Exercise prompt | Your task is to copy the stretch of lines in the records below that begins with the line containing "right shoulder: (343, 190)" and ends with the line containing "left wrist: (209, 412)", exactly as written, with nothing added.

Provided data |
_____

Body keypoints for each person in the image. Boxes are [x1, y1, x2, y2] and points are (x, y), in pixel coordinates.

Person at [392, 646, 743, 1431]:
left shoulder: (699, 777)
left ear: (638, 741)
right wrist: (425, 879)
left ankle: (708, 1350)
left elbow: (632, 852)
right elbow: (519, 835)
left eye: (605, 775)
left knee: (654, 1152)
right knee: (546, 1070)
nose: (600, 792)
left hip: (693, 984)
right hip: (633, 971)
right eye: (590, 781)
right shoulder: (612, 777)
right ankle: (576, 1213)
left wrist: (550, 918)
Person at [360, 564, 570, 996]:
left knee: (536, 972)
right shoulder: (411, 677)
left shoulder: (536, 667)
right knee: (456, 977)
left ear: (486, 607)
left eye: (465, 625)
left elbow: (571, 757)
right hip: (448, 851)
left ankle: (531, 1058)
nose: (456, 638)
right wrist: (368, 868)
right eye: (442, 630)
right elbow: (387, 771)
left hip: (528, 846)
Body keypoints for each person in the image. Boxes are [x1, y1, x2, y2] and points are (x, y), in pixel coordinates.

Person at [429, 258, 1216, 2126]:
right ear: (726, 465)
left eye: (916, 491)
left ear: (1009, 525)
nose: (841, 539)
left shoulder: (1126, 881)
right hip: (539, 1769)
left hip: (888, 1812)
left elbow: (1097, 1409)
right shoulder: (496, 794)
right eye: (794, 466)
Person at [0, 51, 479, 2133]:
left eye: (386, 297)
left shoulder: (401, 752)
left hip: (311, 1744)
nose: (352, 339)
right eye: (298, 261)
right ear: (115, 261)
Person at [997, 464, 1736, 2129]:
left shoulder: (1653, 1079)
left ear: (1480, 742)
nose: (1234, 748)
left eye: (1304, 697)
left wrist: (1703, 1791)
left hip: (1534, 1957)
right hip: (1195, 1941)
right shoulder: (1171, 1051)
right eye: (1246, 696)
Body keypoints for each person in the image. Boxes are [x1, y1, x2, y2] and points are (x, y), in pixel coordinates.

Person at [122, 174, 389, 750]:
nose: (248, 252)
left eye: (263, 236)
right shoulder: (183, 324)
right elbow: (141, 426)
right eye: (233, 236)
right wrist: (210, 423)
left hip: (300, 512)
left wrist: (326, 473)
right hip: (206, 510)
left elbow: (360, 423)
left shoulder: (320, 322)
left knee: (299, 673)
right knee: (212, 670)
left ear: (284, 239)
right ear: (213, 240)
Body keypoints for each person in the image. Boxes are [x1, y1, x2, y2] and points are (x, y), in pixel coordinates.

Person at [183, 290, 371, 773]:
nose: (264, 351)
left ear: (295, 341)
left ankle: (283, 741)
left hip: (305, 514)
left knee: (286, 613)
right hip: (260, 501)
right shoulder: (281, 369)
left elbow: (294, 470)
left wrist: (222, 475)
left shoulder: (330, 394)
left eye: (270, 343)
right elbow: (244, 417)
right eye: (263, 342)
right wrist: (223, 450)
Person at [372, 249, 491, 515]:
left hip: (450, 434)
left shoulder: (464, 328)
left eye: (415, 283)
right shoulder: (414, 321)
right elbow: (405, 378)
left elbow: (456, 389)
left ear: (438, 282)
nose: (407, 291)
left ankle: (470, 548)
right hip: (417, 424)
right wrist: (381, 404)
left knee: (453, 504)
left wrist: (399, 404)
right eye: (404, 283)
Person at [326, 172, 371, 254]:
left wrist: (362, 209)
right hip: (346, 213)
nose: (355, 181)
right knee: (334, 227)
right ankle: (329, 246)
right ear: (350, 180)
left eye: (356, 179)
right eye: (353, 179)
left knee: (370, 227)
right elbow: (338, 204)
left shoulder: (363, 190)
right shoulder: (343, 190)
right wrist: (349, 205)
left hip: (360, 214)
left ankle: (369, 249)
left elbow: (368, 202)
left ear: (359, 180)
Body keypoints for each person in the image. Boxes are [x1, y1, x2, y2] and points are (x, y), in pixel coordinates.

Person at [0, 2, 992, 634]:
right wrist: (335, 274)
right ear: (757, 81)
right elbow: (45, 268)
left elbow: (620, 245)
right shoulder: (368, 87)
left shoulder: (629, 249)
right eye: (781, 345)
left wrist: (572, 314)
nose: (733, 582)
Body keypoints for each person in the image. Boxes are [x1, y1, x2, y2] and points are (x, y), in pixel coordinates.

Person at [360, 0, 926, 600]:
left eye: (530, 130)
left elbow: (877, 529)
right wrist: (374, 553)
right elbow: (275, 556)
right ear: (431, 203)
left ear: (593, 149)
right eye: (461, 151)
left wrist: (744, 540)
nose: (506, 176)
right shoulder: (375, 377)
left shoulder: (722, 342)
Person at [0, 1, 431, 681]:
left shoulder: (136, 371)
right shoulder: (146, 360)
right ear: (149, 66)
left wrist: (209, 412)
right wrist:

_____

Answer for this exercise |
right shoulder: (343, 190)
right wrist: (349, 205)
left hip: (360, 214)
left ankle: (369, 249)
left elbow: (368, 202)
left ear: (359, 180)
Body keypoints for each person in the image. Boxes are [x1, y1, x2, y2] and points are (x, y), in pixel coordinates.

Person at [0, 2, 992, 634]:
right wrist: (335, 274)
right ear: (757, 81)
right elbow: (45, 268)
left elbow: (620, 245)
right shoulder: (368, 87)
left shoulder: (629, 249)
right eye: (781, 345)
left wrist: (572, 314)
nose: (733, 582)
Body keypoints for each person in the image. Boxes are [x1, y1, x2, y2] and points are (x, y), in pixel coordinates.

Person at [360, 0, 926, 600]:
left eye: (530, 130)
left elbow: (877, 529)
right wrist: (374, 553)
right elbow: (275, 556)
right ear: (431, 203)
left ear: (593, 149)
right eye: (461, 151)
left wrist: (744, 540)
nose: (506, 176)
right shoulder: (375, 377)
left shoulder: (722, 342)
Person at [0, 1, 431, 681]:
left shoulder: (136, 371)
right shoulder: (146, 360)
right ear: (149, 66)
left wrist: (209, 412)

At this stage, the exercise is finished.